Going live next month, Coinfloor, the longest-running crypto exchange in the U.K., is providing an “Auto Buy” service aimed at bitcoin newbies and hodlers alike, as opposed to sophisticated trading types.
It’s all part of Coinfloor’s “no BS” approach to crypto, said CEO Obi Nwosu, who wants to educate new users, as well as offer full transparency in the form of monthly proof-of-custody audits of all the coins held on the platform.
“There are maybe 5 percent of people who are either trading professionals or who like to speculate – for them high volatility trading is fine. But we want to make the exchange for the other 95 percent who don’t want their currency to be volatile.
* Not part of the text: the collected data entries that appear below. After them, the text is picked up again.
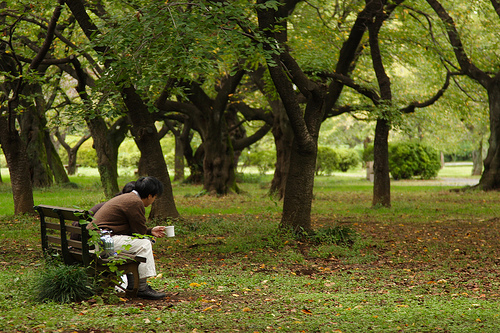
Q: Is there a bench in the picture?
A: Yes, there is a bench.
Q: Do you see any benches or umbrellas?
A: Yes, there is a bench.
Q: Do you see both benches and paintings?
A: No, there is a bench but no paintings.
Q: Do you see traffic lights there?
A: No, there are no traffic lights.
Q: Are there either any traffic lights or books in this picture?
A: No, there are no traffic lights or books.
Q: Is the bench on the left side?
A: Yes, the bench is on the left of the image.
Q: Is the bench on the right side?
A: No, the bench is on the left of the image.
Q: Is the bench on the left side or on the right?
A: The bench is on the left of the image.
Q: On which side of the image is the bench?
A: The bench is on the left of the image.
Our idea is to try and make buying bitcoins boring,” said Nwosu.
Coinfloor’s Auto Buy uses dollar-cost averaging so that users who might be queasy about bitcoin volatility can buy small amounts on a regular basis over the long term. These purchases once set up are done via bank transfer using the U.K.’s Faster Payments system.
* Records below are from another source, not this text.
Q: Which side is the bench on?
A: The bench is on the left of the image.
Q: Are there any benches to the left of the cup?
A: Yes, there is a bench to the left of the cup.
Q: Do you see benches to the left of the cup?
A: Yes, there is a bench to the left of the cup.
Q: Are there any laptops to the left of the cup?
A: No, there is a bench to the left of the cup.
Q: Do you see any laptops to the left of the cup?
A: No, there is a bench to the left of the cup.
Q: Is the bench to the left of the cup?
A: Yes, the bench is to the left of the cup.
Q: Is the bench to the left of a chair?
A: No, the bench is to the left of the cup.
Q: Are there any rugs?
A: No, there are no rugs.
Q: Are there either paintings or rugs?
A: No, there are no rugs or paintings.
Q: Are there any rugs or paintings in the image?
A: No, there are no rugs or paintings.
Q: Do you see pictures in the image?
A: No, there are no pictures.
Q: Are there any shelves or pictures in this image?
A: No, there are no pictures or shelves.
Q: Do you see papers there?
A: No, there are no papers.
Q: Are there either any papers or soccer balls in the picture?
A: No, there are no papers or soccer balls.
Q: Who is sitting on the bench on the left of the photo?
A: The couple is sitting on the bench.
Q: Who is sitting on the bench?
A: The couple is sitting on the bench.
Nwosu said it comes down to advising people to start with amounts as little as £10 ($13) per week “buying bitcoin regularly in the background at an amount that’s very comfortable for them”.
“If you are going to do it, you are going to want to do it with an asset that has the longest track record of growth and the highest likelihood of growth in the future, and that’s bitcoin,” said Nwosu.
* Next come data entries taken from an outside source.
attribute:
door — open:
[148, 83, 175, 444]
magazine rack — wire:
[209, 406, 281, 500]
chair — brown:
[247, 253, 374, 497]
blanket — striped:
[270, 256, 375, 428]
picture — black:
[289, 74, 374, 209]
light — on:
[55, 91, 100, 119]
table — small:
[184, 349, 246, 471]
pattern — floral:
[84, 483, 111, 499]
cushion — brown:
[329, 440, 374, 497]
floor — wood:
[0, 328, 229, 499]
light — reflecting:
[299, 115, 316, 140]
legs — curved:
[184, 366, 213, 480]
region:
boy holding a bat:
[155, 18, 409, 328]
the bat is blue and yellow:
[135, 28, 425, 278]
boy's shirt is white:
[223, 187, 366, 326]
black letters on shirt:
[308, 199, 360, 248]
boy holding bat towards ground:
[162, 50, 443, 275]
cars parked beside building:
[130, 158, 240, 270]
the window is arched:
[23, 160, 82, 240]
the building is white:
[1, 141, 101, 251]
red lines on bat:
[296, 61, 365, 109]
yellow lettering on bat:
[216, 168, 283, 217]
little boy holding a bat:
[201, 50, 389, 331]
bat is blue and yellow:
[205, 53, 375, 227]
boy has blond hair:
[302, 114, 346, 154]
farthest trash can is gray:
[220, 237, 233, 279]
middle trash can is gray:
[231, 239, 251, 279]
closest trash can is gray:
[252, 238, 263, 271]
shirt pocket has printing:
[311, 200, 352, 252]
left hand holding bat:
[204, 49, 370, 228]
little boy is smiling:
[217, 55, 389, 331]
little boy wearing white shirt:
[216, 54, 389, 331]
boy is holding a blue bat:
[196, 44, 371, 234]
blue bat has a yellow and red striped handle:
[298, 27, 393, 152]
Coinfloor is proud of its bitcoin audit service which the exchange has been releasing every month for some six years now. It consists of a time-stamped and transparent list of all the balances being held for pseudonymous customers.
A number of large crypto exchanges agreed to provide crypto solvency audits following the notorious collapse of the Mt. Gox exchange, but none of them kept to it, Nwosu said.
Pointing to this week’s FCoin debacle, Nwosu asked why exchanges are not providing proof of custody.
“It was insolvent. Maybe for over a year. Bitcoin audits would have solved this,” he said.